Runaway - zgadzam się.

Jeśli zebrałaby się duża liczba osób , można się po prostu podzielić. Jedni będą grali w taką a taką grę, a inni w inną grę.

Tak jak to ująłeś - nie musimy grać wszyscy w to samo.

Poczekam na rozwój sytuacji.

Boże...boże...boże.. bożenko... Co tu się wyprawia. Ale po kolei Nie, nie napisałeś, chyba, że z innego konta na forum, więc nie opowiadaj bajek. A mnie rozwala to, że tacy jak ty się chwalą swoją "wiedzą" na ten temat. Powtórzę, to co mówili inni, może w końcu dotrze do was. Gadanie o d*pie maryni - nie. Komunikacja dotycząca gry - tak. Zgłosiło się wiele osób, więc uznałem, że najlepiej będzie ogarnąć kanał ts. Tam łatwiej omówić, co kto lubi i w co byśmy grali. Jak już pisałem, nie musimy grać wszyscy w jedną grę. Na sam początek poprosiłem kolegę, aby mi zrobił pokój na swoim ts, a następnie do osób wypowiadających się w temacie, jak leci wysłałem namiary na pw. Nie chciałem upubliczniać tego adresu, aby nie przychodziły trolle czy inne wybryki natury. Pokój nazwałem Skyforge, bo od niego się zaczęło. Na ts wbiło kilka osób. Niektórych mogła zaskoczyć duża grupa ludzi na dzień dobry przy wbiciu na ts, za co przepraszam, bo nie spodziewałem się ich. Jak mówiłem ts kolegi i czasami grają tam inne ekipy. Z tych, którym udało się dotrzeć na nasz kanał 2 grało w Skyforge. Nie mogliśmy grać razem, ze względu na różnicę prestige. Z inną osobą rozmawiałem o tym, że w Skyforge jest brak otwartego świata i poszukamy coś innego. Było późno (dla mnie), więc uciekłem. Potem chorowałem i nie miałem siły nawet kompa włączyć. Potem były tylko pustki. Przeczytałem news o reaktywacji ts strony mmorpg.org.pl i postanowiłem, że tam zrobię kanał. Napiszę w poście jak się dostać na pokój i każdy kto chce, będzie mógł wbić, bez pisania do mnie na pw czy postowania w temacie. Info o ts napisałem w piątek, a potem trochę siedziałem, w piątek, sobotę i niedzielę, ale nikt nie przyszedł. W tym temacie też nic nowego, więc dałem sobie spokój. Jednak ze względu na sporą aktywność w temacie postanowiłem się wypowiedzieć. Nie wiem czy źle mnie zrozumieliście, w którejś kwestii, czy może uważaliście, że szukam ludzi tylko do Skyforge, czy wolicie podejście bardziej indywidualne. Potrzebny jest jakiś lider, kto by to ogarnął. Ja nie mam najlepszych cech, a nawet jeśli bym próbował to obecnie mam za mało czasu. Przepraszam was wszystkich za ten temat, tych którym zrobiłem niewielką nadzieję na milsze spędzanie czasu w grze i tych którym dałem okazje do wyładowania frustracji niezrozumienia w postaci gównoburzy. Niestety nie wyszło. "I tyle".

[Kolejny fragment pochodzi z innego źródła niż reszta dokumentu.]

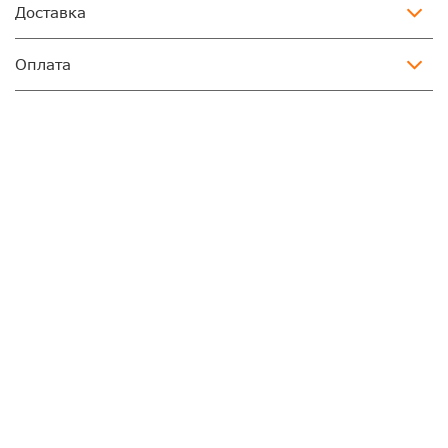
Доставка
Оплата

Nie bulwersuj sie, ludzie dziwne rzeczy pisali to sie spytałem, kolega wytłumaczył i zgadzam sie z takim podejściem. W takim gdybyście chcieli pograc w Skyforge to chetnie pomogę/wytłumaczę. Zabawa jet przednia, a zwłaszcza jesli ma sie swoja drużyne :)

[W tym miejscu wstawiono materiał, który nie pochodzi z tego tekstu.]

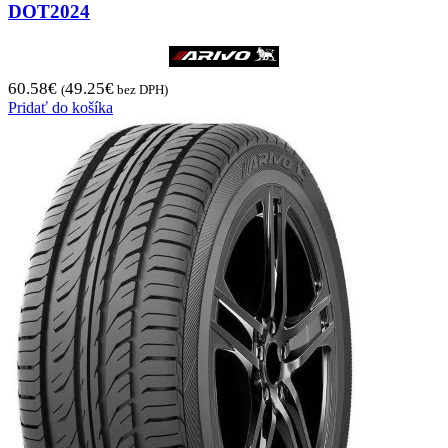
DOT2024
60.58
€
49.25
€
(
bez DPH)
Pridať do košíka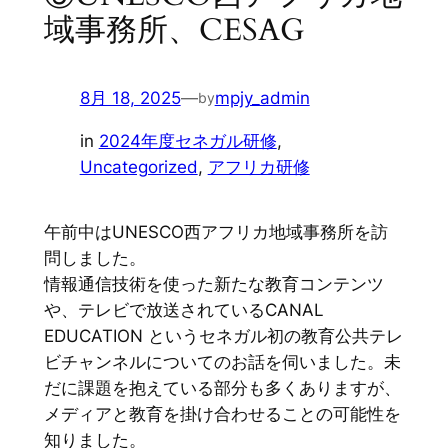
域事務所、CESAG
8月 18, 2025
—
mpjy_admin
by
in
2024年度セネガル研修
, 
Uncategorized
, 
アフリカ研修
午前中はUNESCO西アフリカ地域事務所を訪
問しました。
情報通信技術を使った新たな教育コンテンツ
や、テレビで放送されているCANAL
EDUCATION というセネガル初の教育公共テレ
ビチャンネルについてのお話を伺いました。未
だに課題を抱えている部分も多くありますが、
メディアと教育を掛け合わせることの可能性を
知りました。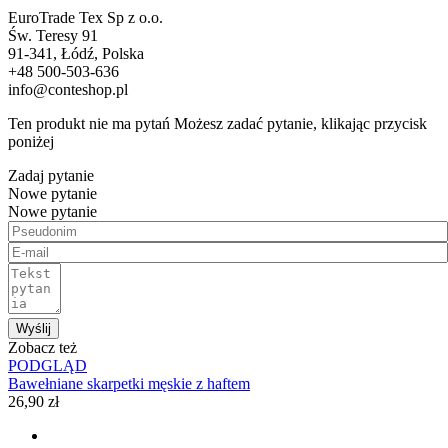
EuroTrade Tex Sp z o.o.
Św. Teresy 91
91-341, Łódź, Polska
+48 500-503-636
info@conteshop.pl
Ten produkt nie ma pytań Możesz zadać pytanie, klikając przycisk
poniżej
Zadaj pytanie
Nowe pytanie
Nowe pytanie
Wyślij
Zobacz też
PODGLĄD
Bawełniane skarpetki męskie z haftem
26,90 zł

Nie wiem po co wy w ogóle dyskutujecie z takimi ludźmi co się tutaj udzielili. Rozpoczynanie głupich dyskusji i zadawanie głupich pytań to jedno, to raczej typowe i mało szkodliwe, ale gdy zjawia się ktoś kto wszystko czego nie rozumie uważa za chorobę psychiczną, to na prawdę powinno się odpuścić sobie wszelkie dyskusje, bo są to przypadki beznadziejne. Mnóstwo jest przecież takich przypadków w internecie, przy najróżniejszych tematach. Nie dość że to ograniczeni umysłowo ignoranci, to jeszcze zawsze muszą wsadzić nos tam gdzie nie trzeba i się wypowiadać się w tematach które ich w ogóle nie dotyczą i nic o nich nie wiedzą. Ktoś sobie założył temat szukając graczy o podobnej charakterystyce do niego i już się zebrała chmara pseudopsychologów, nie wiem ilu bo nie chce mi się tego czytać. Nie wiem czy to jakieś desperackie szukanie uwagi czy jakaś potrzeba udawania eksperta, ale jeżeli coś się powinno leczyć to raczej to, a nie introwertyzm.